**** PROVIDED PASSAGE

Reread Detour
All my friends are reading Sebald, so I checked some of his books out from the library and chose to reread two books I originally read in 2018: The Idiot by Batuman and Invisibility Cloak by Ge Fei. The Idiot touches on a few books I've covered recently, while Invisibility Cloak is more of a "I don't know what the fuck the reviewers are going on about and I'm also not sure what's going on in this book?!" style of a review.
As with everything I've reread recently, I like it more on reread than I did when I first read it… Let's start with The Idiot, since I have less to say there.
The Idiot, Batuman - I first came to Batuman's writing through her essay collection on Russian literature, The Possessed. Her essays were remarkably funny and full of anecdotes that you cannot find on Wikipedia—genuinely, if you are a writer and in the habit of googling as you read, you will find this increasingly rare. On top of that, she's willing to take slightly outre positions—famously, I think, she wrote an essay proposing Tolstoy died from poison at his home—and argue them without seeming like a smug contrarian…
Flipping through The Possessed again, I'm like, these are great literary essays! Light touch, deep reading, tons of primary and secondary sources, and exciting adventures to go to libraries and universities. You read her essays and come away thinking, "Wow! Being a comparative literature PhD sounds amazing! You get to do so much and learn so much! You can explore so many different topics, even if you have to go to conferences for them, too. But the conferences don't sound too bad? She's having a great time! I wish I could get this much information out of going to Russia." Learning and reading itself is really fun, full of surprises, and even the research avenues that go nowhere still reveal something exciting for the reader… unfortunately, getting a PhD does require you to get a PhD.
Batuman's novel is about Selin, a freshman in Harvard, who starts the novel wanting to be a writer. The premise of this does not fill most readers with excitement ("Ugh, a writer??? Harvard???"), but I think it's a lot of fun… One of the voyeuristic pleasures of the novel is Selin's encounters with her new environment—that's to say, we open with Selin getting her first e-mail account, then attending various orientations, then going to the bank, and so on. As Batuman notes, in the decades it took her to write the novel, it's become something of a historical artifact.

********

→ **REQUIRED TASK**
Carry on the reread post about The Idiot and Invisibility Cloak above, starting right after its last sentence.

**** PROVIDED DATA

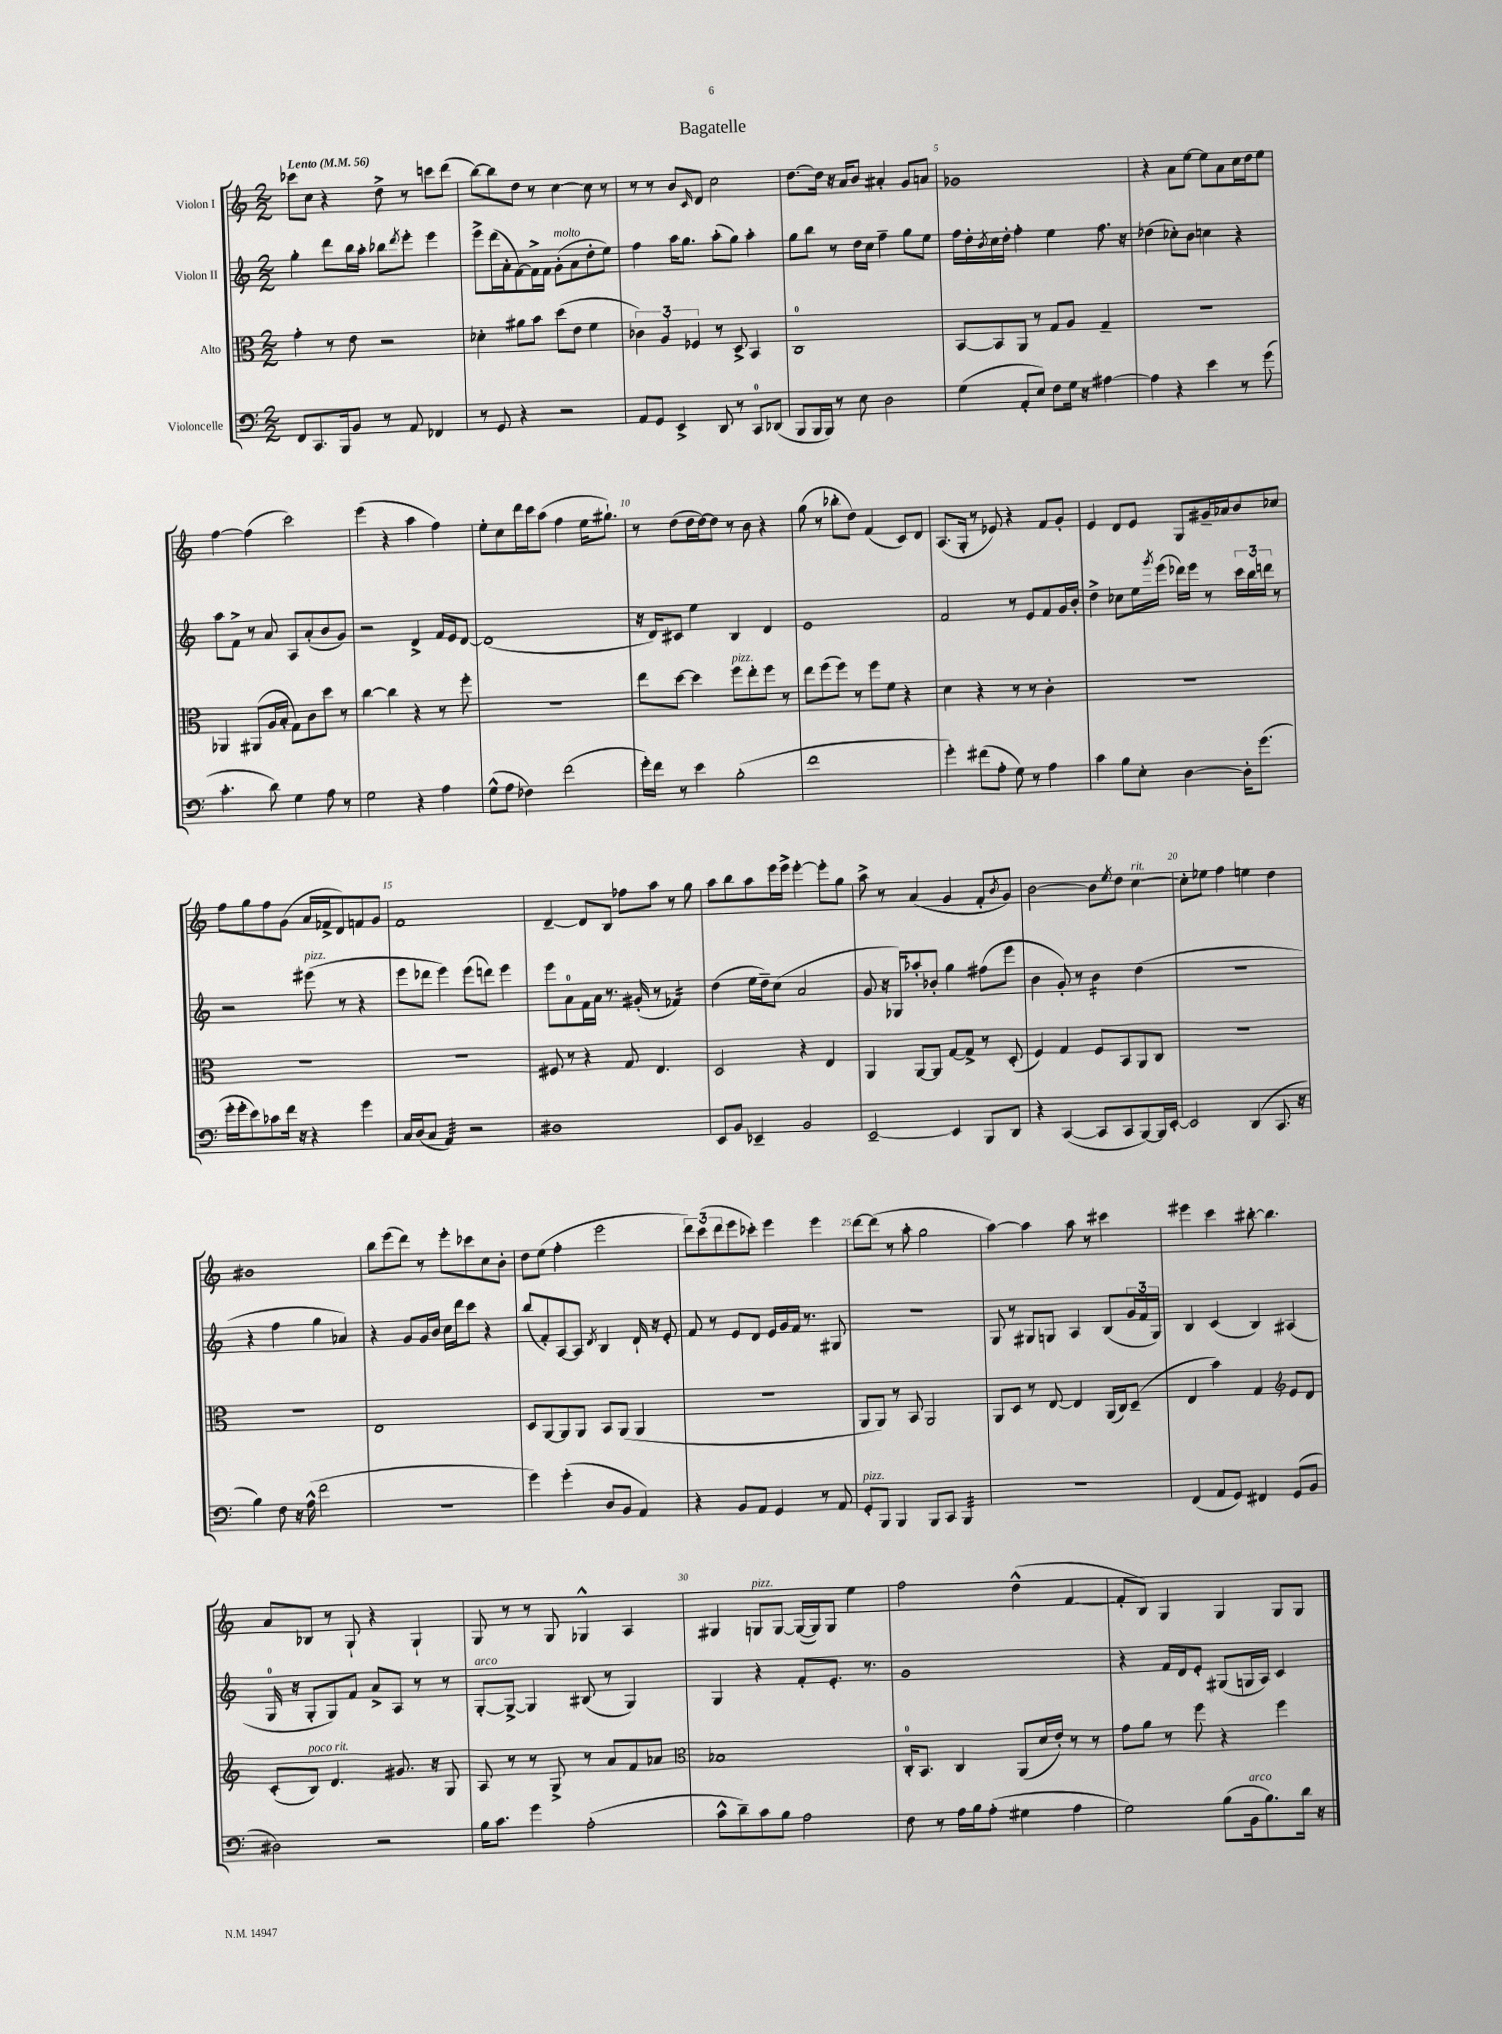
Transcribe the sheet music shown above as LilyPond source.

********

→ **THE REPLY**
The first time I read The Idiot, I remember feeling impatient with the Ivan story line and how it never felt like it was going anywhere, but this time around, I really do feel bad for Selin and how her pursuit of understanding how language and words affect people leads her to a doomed e-mail exchange with Ivan, who's never overtly cruel but also never completely honest or straightforward, and then to teaching English to villagers in Hungary, where she and Ivan proceed to never kiss or do more than hug. Many eighteen year old characters are really prone to boldly announcing their mistaken impressions of the world and then being pummelled into the author's vision of correctness; Batuman I think is slyer and capably leads us through Selin's increasing mystification with the world, language, and people. Selin's a character who starts the novel unconcerned with traditions and "evaluate[s] every situation from scratch, as if it had arisen for the first time;" from this, we understand that Batuman's project is one that seeks to defamiliarize us with traditional forms and conventionally held opinions. Her best friend, Svetlana, is Selin's opposite. In a memorable and funny passage:
It was a mystery to me how Svetlana generated so many opinions. Any piece of information seemed to produce an opinion on contact. Meanwhile, I went from class to class, read hundreds, thousands of pages of the distilled ideas of the great thinkers of human history, and nothing happened. In high school I had been full of opinions, but high school had been like prison, with constant opposition and obstacles. Once the obstacles were gone, meaning seemed to vanish, too. It was just like Chekhov said, in "The Darling":
She saw objects round her and understood everything that was going on, but she could not form opinions about anything and did not know what to talk about. How awful it is not to have an opinion! You see a bottle, for example, standing there, or the rain falling, or a peasant going along in his cart, but what the bottle or rain or peasant are for, what sense they make, you can't say and couldn't say, even if they offered you a thousand rubles.
Every now and then, a book had something like that in it, and it was some comfort. But it wasn't quite the same thing as having an opinion.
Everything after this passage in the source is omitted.